Echo Framesは割り切りました。メガネ型端末ならイマドキは当然ARだろうと思うところ、今の技術では満足のいく形にできないという判断でしょう、Alexa(つまり音声アシスタント)だけのためのメガネにしました(もちろん度付きにもできます)。紹介動画では、「カメラもディスプレイもないので、周囲の世界を自由に見られるよ」とそれをウリにまでしています。
その割り切りが、Googleと大きく違うところ。Googleだって「Googleアシスタント」を「おはようからおやすみまで」にするために、スマスピやらスマディス(プレイ)やら、無線イヤフォンの「Pixel Buds」やらを出しているし、メガネ型といったら黒歴史的かもしれませんが「Google Glass」をなんと2012年に発表しています。

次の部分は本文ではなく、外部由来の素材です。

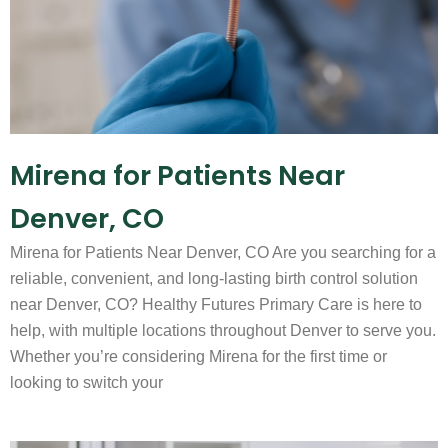
Mirena for Patients Near
Denver, CO
Mirena for Patients Near Denver, CO Are you searching for a
reliable, convenient, and long-lasting birth control solution
near Denver, CO? Healthy Futures Primary Care is here to
help, with multiple locations throughout Denver to serve you.
Whether you’re considering Mirena for the first time or
looking to switch your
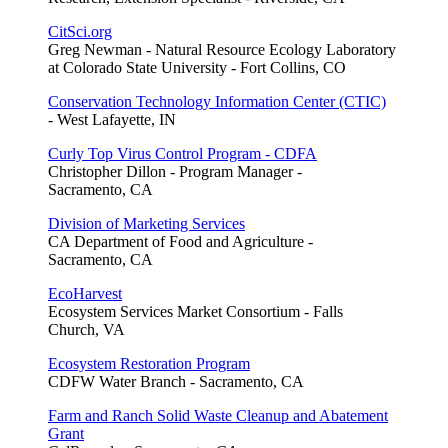
CitSci.org
Greg Newman - Natural Resource Ecology Laboratory
at Colorado State University - Fort Collins, CO
Conservation Technology Information Center (CTIC)
- West Lafayette, IN
Curly Top Virus Control Program - CDFA
Christopher Dillon - Program Manager -
Sacramento, CA
Division of Marketing Services
CA Department of Food and Agriculture -
Sacramento, CA
EcoHarvest
Ecosystem Services Market Consortium - Falls
Church, VA
Ecosystem Restoration Program
CDFW Water Branch - Sacramento, CA
Farm and Ranch Solid Waste Cleanup and Abatement
Grant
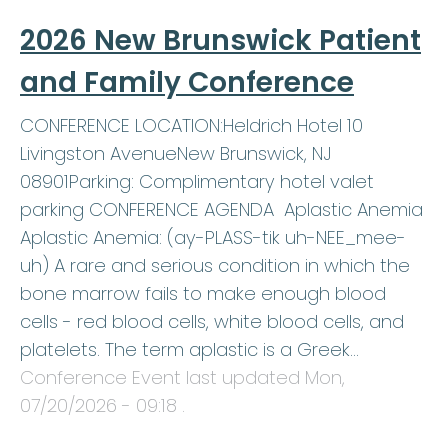
2026 New Brunswick Patient
and Family Conference
CONFERENCE LOCATION:Heldrich Hotel 10
Livingston AvenueNew Brunswick, NJ
08901Parking: Complimentary hotel valet
parking CONFERENCE AGENDA Aplastic Anemia
Aplastic Anemia: (ay-PLASS-tik uh-NEE_mee-
uh) A rare and serious condition in which the
bone marrow fails to make enough blood
cells - red blood cells, white blood cells, and
platelets. The term aplastic is a Greek…
Conference Event last updated
Mon,
07/20/2026 - 09:18
.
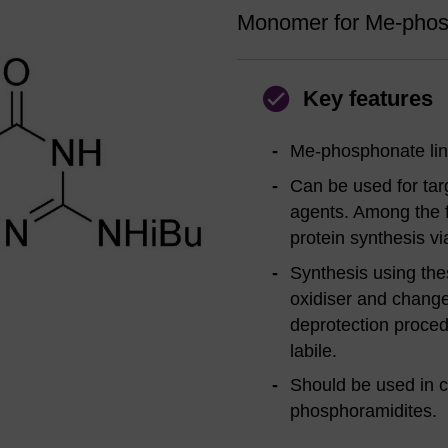
Monomer for Me-phosp
Key features
Me-phosphonate lin
Can be used for targ
agents. Among the fi
protein synthesis v
Synthesis using th
oxidiser and chang
deprotection proce
labile.
Should be used in c
phosphoramidites.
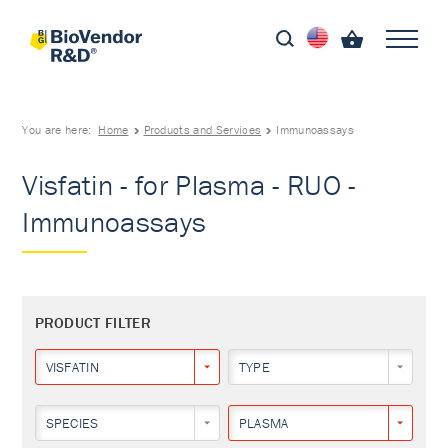
You are here:
Home
Products and Services
Immunoassays
Visfatin - for Plasma - RUO -
Immunoassays
PRODUCT FILTER
VISFATIN
TYPE
SPECIES
PLASMA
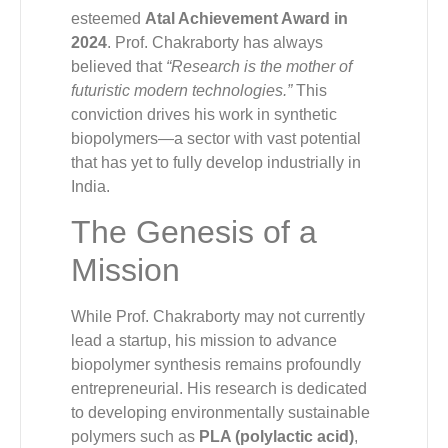
esteemed
Atal Achievement Award in
2024
. Prof. Chakraborty has always
believed that
“Research is the mother of
futuristic modern technologies.”
This
conviction drives his work in synthetic
biopolymers—a sector with vast potential
that has yet to fully develop industrially in
India.
The Genesis of a
Mission
While Prof. Chakraborty may not currently
lead a startup, his mission to advance
biopolymer synthesis remains profoundly
entrepreneurial. His research is dedicated
to developing environmentally sustainable
polymers such as
PLA (polylactic acid)
,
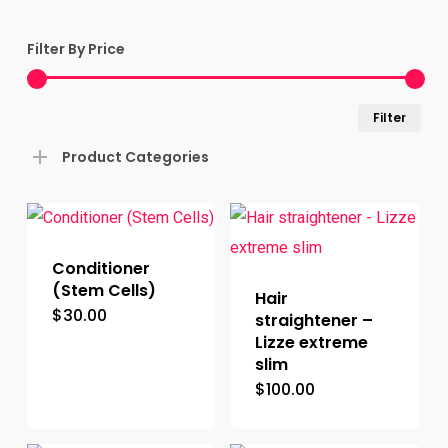
Filter By Price
Min
Ma
Filter
pric
pric
Product Categories
Conditioner
(Stem Cells)
Hair
$
30.00
straightener –
Lizze extreme
slim
$
100.00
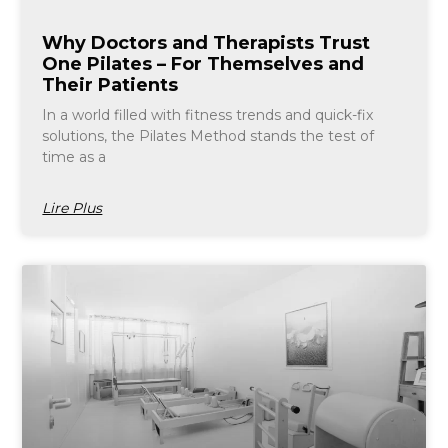
Why Doctors and Therapists Trust
One Pilates – For Themselves and
Their Patients
In a world filled with fitness trends and quick-fix
solutions, the Pilates Method stands the test of
time as a
Lire Plus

10月15日の「Made by Google」イベントでは、スマホの「Pixel 4」だけでなく、Nestブランドに変えたGoogle Homeや、ホームセキュリティ関連の新製品を幾つかは発表するでしょう。でもメディアは多分、Pixel 4に焦点を当てます。
Amazonは、Fire TVやKindleなどの新製品は別途発表しておいて、このイベントはAlexa関連にフォーカスすることで狙いを印象付けました。
そういえば、AppleやGoogeの製品発表イベントはライブストリーミングしますが、Amazonはせず、録画すら一般公開しません。招待するのはメディアだけです。イベント本番にはジェフ・ベゾスCEOは登壇せず、最初から最後までハードウェアのトップを務めるデビッド(デイブ)・リンプ上級副社長が1人で仕切りました。
ベゾスさんはイベントが終わってから、招待した記者たちをステージの前に集め、(多数の製品をがんがん発表してきたことについて)「みなさんのスタミナに感謝します」と言って笑いを誘いました。ベゾスさんがInstagramで公開したこの様子を見ると、メディアを味方につけるのがうまいなぁと思います。
後はAlexaがGoogleアシスタントより賢くなれば、AmazonがGoogleよりも人々の生活に溶け込めるでしょう。私は家で大抵AlexaとGoogleアシスタントに同じ質問をしてみているんですが、今のところGoogleアシスタントの方が欲しい答えをくれます。
Alexaは「もっとよく勉強します」と言うことが多いのですが、今後は「Alexa、なんでそんなことしたの?」と問いただすと理由を言うようになったり、ユーザーの声にいら立ちが混じるとそれを検知して反省(?)したりするようになるので、Googleアシスタントを抜く可能性はあります。